The Government has announced its plans to make the housing marketing more accessible for first home buyers. One key change is the proposed removal of deductions for interest on residential rental properties. The rules will apply to all investment properties other than potentiallynew builds. These rules have not yet been finalised and the Government will consult on the detail of these proposals, and legislation will be introduced shortly thereafter.
Currently rental property owners can claim the interest paid on loans relating to those rental properties as an expense, thereby reducing their tax, but new legislation restricting interest deductions will apply from 1st October 2021. The changes will now mean that interest deductions will not be permitted for residential investment properties purchased on or after 27th March 2021. Although interest on loans for properties purchased before 27th March 2021 is still deductible, it will be on a reducing basis over the next four years until it is completely phased out by the 2025/26 income year.
The new legislation will not affect property developers, or business loans secured against a residential property.
There is no change to the rules regarding claiming expenses such as rates, insurance, repairs and maintenance.
Claiming Interest On Properties Purchased Before 27th March 2021
Interest on properties purchased before 27th March 2021 would still be claimed on a reducing basis over the next four years.
For example, if you purchased a rental property in 2017 and pay $1,250 in interest each month ($15,000 annually), then the proposed change will affect your interest deductions like this:
Amount of $15,000 Annual Interest You Can Claim
1 April 2020 – 31 March 2021
100% = $15,000
1 April 2021 – 31 March 2022 (transitional year)

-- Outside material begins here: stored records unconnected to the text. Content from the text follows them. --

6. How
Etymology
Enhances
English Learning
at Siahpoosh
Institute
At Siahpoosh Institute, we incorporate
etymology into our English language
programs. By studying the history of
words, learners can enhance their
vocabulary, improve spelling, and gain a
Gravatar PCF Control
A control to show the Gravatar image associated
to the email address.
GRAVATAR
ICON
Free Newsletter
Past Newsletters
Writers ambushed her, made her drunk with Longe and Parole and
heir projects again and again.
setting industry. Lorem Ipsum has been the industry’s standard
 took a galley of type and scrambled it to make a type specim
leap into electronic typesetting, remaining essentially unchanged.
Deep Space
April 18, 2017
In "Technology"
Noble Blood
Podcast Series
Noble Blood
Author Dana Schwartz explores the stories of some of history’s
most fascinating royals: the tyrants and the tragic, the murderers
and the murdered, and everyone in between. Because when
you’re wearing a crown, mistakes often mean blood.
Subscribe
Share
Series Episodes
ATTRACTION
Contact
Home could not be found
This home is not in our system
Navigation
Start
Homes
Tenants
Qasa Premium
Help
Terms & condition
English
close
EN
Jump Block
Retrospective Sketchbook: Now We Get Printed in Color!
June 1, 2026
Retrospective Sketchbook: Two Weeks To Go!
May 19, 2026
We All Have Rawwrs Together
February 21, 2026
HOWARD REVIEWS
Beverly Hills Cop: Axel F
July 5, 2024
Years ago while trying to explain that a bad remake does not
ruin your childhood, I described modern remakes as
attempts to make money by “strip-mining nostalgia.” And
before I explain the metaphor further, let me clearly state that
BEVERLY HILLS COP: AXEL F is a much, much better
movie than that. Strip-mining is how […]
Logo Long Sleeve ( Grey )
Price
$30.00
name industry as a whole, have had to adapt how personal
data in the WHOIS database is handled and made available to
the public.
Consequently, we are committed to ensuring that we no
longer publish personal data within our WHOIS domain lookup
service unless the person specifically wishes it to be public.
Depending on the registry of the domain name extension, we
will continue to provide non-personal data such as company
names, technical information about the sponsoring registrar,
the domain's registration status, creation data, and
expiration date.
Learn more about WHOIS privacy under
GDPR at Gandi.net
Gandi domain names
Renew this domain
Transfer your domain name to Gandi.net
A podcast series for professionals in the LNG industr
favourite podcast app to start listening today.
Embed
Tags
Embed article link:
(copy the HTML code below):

1 April 2021 – 30 September 2021 = 100% of 6 months = $7,500
1 October 2021 – 31 March 2022 = 75% of 6 months = $5,625
to a total of $13,125
1 April 2022 – 31 March 2023
75% = $11,250
1 April 2023 – 31 March 2024
50% = $7,500
1 April 2024 – 31 March 2025
25% = $3,750
From 1 April 2025 onwards
Claiming Interest On Properties Purchased on or After 27th March 2021
Interest on properties purchased on or after 27th March 2021 would still be claimable in the 2021 tax year for the remainder of the year ending 31 March 2021. Furthermore, interest would also remain deductible for the 2022 tax year, for the period 1 April 2021 to 30 September 2021. Thereafter the interest would no longer be deductible.